McGlothlin is “unable to gain access to his funds and does not know how much, if any, of the $939,317.82 balance in his account remain,” the plaintiff’s complaint alleges.

Snyder, reached this week by telephone, said he is unaware of the complaint in Texas federal court and has not been served with legal papers.

BCA no longer has a functioning website or email address. The corporation was a registered business in Nevada, with principal place of business in Las Vegas, and has since had its corporate status revoked, the filing shows.

Snyder, in an emailed response to a request for comment, said BCA remains an active Nevada corporation “in good standing.”  

Snyder is aware of four separate ERISA lawsuits filed against Benefits for Corporate America: two in California and one each in Tennessee and Utah, he adds.

Snyder denied any responsibility, dismissed the latest complaint as without merit and blamed the participants and their attorneys who have brought lawsuits.

“There is no logical basis for any of these participants to tie up the plan’s resources and time with their litigation,” Snyder says. “There are a significant number of errors in the [Texas] complaint. To me, an interesting article would be about how ERISA-stupid litigation attorneys are.”

ERISA Allegations

The plaintiffs’ complaint alleges two counts of breach of fiduciary duty: one for failure to operate the plan solely for plan participants and beneficiaries and the other for failing to protect participants or to gain redress for them from a practice that violates any subchapter or the terms of the plan   

The breach of fiduciary duty to the participants was “failing to ensure that amounts sufficient to fund the obligation to pay McGlothlin’s deferral account were held in the trust and were not diverted to, or used for, any purpose except payments to participants and beneficiaries,” states the complaint. “Defendants breached their fiduciary duties owed under ERISA and are liable to McGlothlin for any losses to the plan resulting from their breaches.”

In addition, “BCA and Benefit Strategies breached the ‘nonalienation’ provision of the plan by making risky loans of plan assets that caused the loss of several hundred thousand dollars in one instance and the loss of $2.3 million in another instance,” the complaint states.

McGlothlin has asked the court for restitution, in “equitable relief and injunctive relief,” under ERISA Section 502(a)(3), including a surcharge totaling “not less than $939,317.82,” the filing shows.

Snyder blamed “crooks” who stole several million dollars from the company to which BCA had made a secured loan, in the email response, although it was unclear if he was referring to the $2.3 million loss.

Three additional counts were brought under Texas common law against select defendants.

The Memos

In January 2022, the lawsuit states, McGlothlin received a memo from Snyder on behalf of Benefit Strategies—with three additional memos attached.
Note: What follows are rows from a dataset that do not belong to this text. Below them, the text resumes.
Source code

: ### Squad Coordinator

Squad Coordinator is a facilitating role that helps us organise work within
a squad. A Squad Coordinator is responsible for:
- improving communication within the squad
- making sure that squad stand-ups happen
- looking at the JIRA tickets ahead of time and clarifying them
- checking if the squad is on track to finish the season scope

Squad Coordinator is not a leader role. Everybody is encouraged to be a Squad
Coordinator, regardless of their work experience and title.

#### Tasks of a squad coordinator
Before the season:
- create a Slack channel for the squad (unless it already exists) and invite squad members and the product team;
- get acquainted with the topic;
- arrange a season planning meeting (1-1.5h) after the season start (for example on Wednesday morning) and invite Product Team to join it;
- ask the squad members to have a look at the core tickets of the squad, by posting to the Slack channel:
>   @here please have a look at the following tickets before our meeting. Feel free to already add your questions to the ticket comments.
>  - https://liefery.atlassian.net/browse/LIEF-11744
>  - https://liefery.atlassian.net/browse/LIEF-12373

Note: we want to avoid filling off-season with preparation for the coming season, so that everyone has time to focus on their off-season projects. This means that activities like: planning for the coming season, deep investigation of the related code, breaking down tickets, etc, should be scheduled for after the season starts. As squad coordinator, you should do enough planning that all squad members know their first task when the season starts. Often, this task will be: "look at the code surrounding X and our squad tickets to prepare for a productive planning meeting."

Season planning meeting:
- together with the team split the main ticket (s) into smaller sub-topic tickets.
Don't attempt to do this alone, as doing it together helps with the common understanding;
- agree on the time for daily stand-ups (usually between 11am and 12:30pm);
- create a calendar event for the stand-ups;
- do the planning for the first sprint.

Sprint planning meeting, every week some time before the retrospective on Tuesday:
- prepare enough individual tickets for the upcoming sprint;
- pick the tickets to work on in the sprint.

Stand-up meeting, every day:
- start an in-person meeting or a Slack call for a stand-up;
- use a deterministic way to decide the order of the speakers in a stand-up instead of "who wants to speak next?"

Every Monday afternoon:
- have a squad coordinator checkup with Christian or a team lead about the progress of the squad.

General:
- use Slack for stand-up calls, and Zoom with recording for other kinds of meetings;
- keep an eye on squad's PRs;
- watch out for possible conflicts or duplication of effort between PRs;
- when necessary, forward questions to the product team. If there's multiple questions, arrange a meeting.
The defendants’ documents were purported to have previously been distributed to plan participants, yet McGlothlin claims he never received any of the previous documents before they were attached to the January memo, according to the lawsuit.

The memo “stated that Snyder and Benefit Strategies ‘inten[d] to shut down the trust and distribute all benefits to participants,’ but it provided no date certain by which benefits would be paid,” and the “amount of assets presently in the trust are insufficient to pay all expected benefits under the plan,” according to the complaint.

Per the January 22 memo, Snyder and Benefit Strategies intended to close the trust with no plans to “pay participants the benefits they are owed,” the complaint states.

The suit also contends that Snyder and Benefit Strategies invested in illiquid investments that were not permitted by the trust, based on a series of memos cited in the plaintiff’s complaint.

The Relief sought

McGlothlin is seeking a jury trial and also wants a full accounting for the plan’s assets, the filing shows.

McGlothlin is represented by attorneys from the law office of Winstead PC, based in Fort Worth, Texas. No counsel for the defendants was listed on the court documents.